NinjaCart remained the top-funded Indian startup with funding of $ 89 mn received in 2019. Samunnati Financial Intermediation, AgroStar, WayCool and Jumbotail remained the other startups with the highest funding till June. Tiger, Accel, BII, omnivore and Nuveen remained the top 5 investors till June 2019.
> Employment rationalisation — Even with a larger section of the population engaged in agriculture, the sector is not the largest contributor in the GDP. Solutions that enable farm automation and aggregation can rationalise and gainfully redistribute the workforce.
> Processing and exports — India ranks among the top 5 countries in food processing. By 2024, the sector is estimated to employ 90 lakh people. Streamlining and traceability can improve farmer income and exports.
> Stakeholder empowerment — Mandis and food processing organisations need digitization to bring more transparency into transactions. Data and market connect can empower each stakeholder.

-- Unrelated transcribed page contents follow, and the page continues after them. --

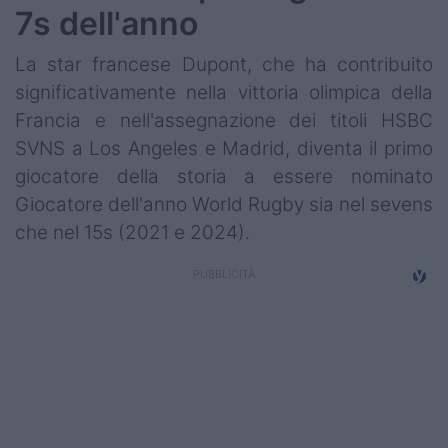
7s dell'anno
La star francese Dupont, che ha contribuito
significativamente nella vittoria olimpica della
Francia e nell'assegnazione dei titoli HSBC
SVNS a Los Angeles e Madrid, diventa il primo
giocatore della storia a essere nominato
Giocatore dell'anno World Rugby sia nel sevens
che nel 15s (2021 e 2024).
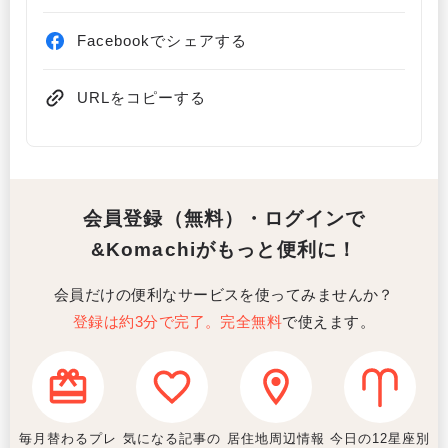
Facebookでシェアする
URLをコピーする
会員登録（無料）・ログインで
&Komachiがもっと便利に！
会員だけの便利なサービスを使ってみませんか？
登録は約3分で完了。完全無料
で使えます。
毎月替わるプレ
気になる記事の
居住地周辺情報
今日の12星座別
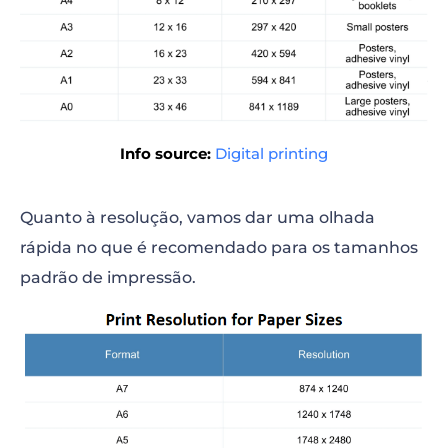
Info source:
Digital printing
Quanto à resolução, vamos dar uma olhada
rápida no que é recomendado para os tamanhos
padrão de impressão.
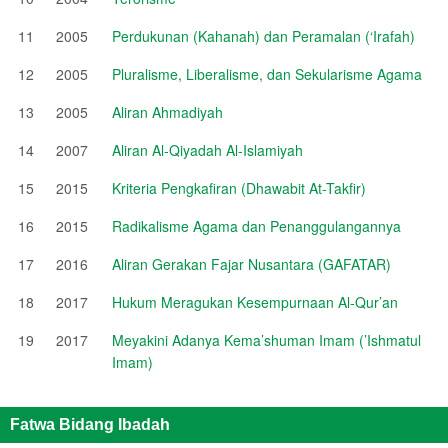
11
2005
Perdukunan (Kahanah) dan Peramalan (‘Irafah)
12
2005
Pluralisme, Liberalisme, dan Sekularisme Agama
13
2005
Aliran Ahmadiyah
14
2007
Aliran Al-Qiyadah Al-Islamiyah
15
2015
Kriteria Pengkafiran (Dhawabit At-Takfir)
16
2015
Radikalisme Agama dan Penanggulangannya
17
2016
Aliran Gerakan Fajar Nusantara (GAFATAR)
18
2017
Hukum Meragukan Kesempurnaan Al-Qur’an
19
2017
Meyakini Adanya Kema’shuman Imam (’Ishmatul
Imam)
Fatwa Bidang Ibadah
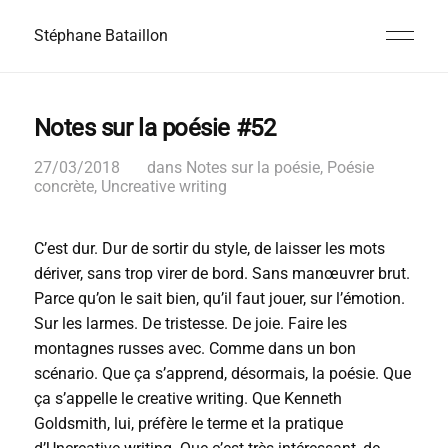
Stéphane Bataillon
Notes sur la poésie #52
27/03/2018
dans
Notes sur la poésie
,
Poésie
concrète
,
Uncreative writing
C’est dur. Dur de sortir du style, de laisser les mots
dériver, sans trop virer de bord. Sans manœuvrer brut.
Parce qu’on le sait bien, qu’il faut jouer, sur l’émotion.
Sur les larmes. De tristesse. De joie. Faire les
montagnes russes avec. Comme dans un bon
scénario. Que ça s’apprend, désormais, la poésie. Que
ça s’appelle le creative writing. Que Kenneth
Goldsmith, lui, préfère le terme et la pratique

> Streamlining supply chain — Post-harvest loss in India amounts to $ 13 billion, according to NASSCOM. Demand-driven cold chains, warehouse monitoring solutions and market linkage can significantly decrease such losses and boost farmer incomes.
> Resource maximisation — 80 per cent of India’s freshwater is used in agriculture. Reduction in the usage of water and pesticides is a significant business opportunity.
> Digital Infrastructure — The lack of data and insights at ground and farmer level has restricted the direct benefit transfer schemes to do much good to the farmers. Laying the digital work, solutions that build a layer of data can transform DBT schemes, insurance and loan disbursal.
Every 9th agritech startup in the world is from India. Compared to 3,103 global agritech startups, there are 450 agritech startups operating in India, which are growing at 25 per cent annually. The government has also started to show interest in the field of agritech.
Maharashtra launched ‘Agri – Tech’ scheme for digitally tracking agriculture management, Karnataka set up an Agritech fund of $ 2.5 million with an aim to target at least 21 startups, NITI Aayog has started a pilot project on precision agriculture using AI in 10 districts from seven states and Telangana, Tamil Nadu, Maharashtra have launched an agri open data portal to promote technology as an important tool in agriculture.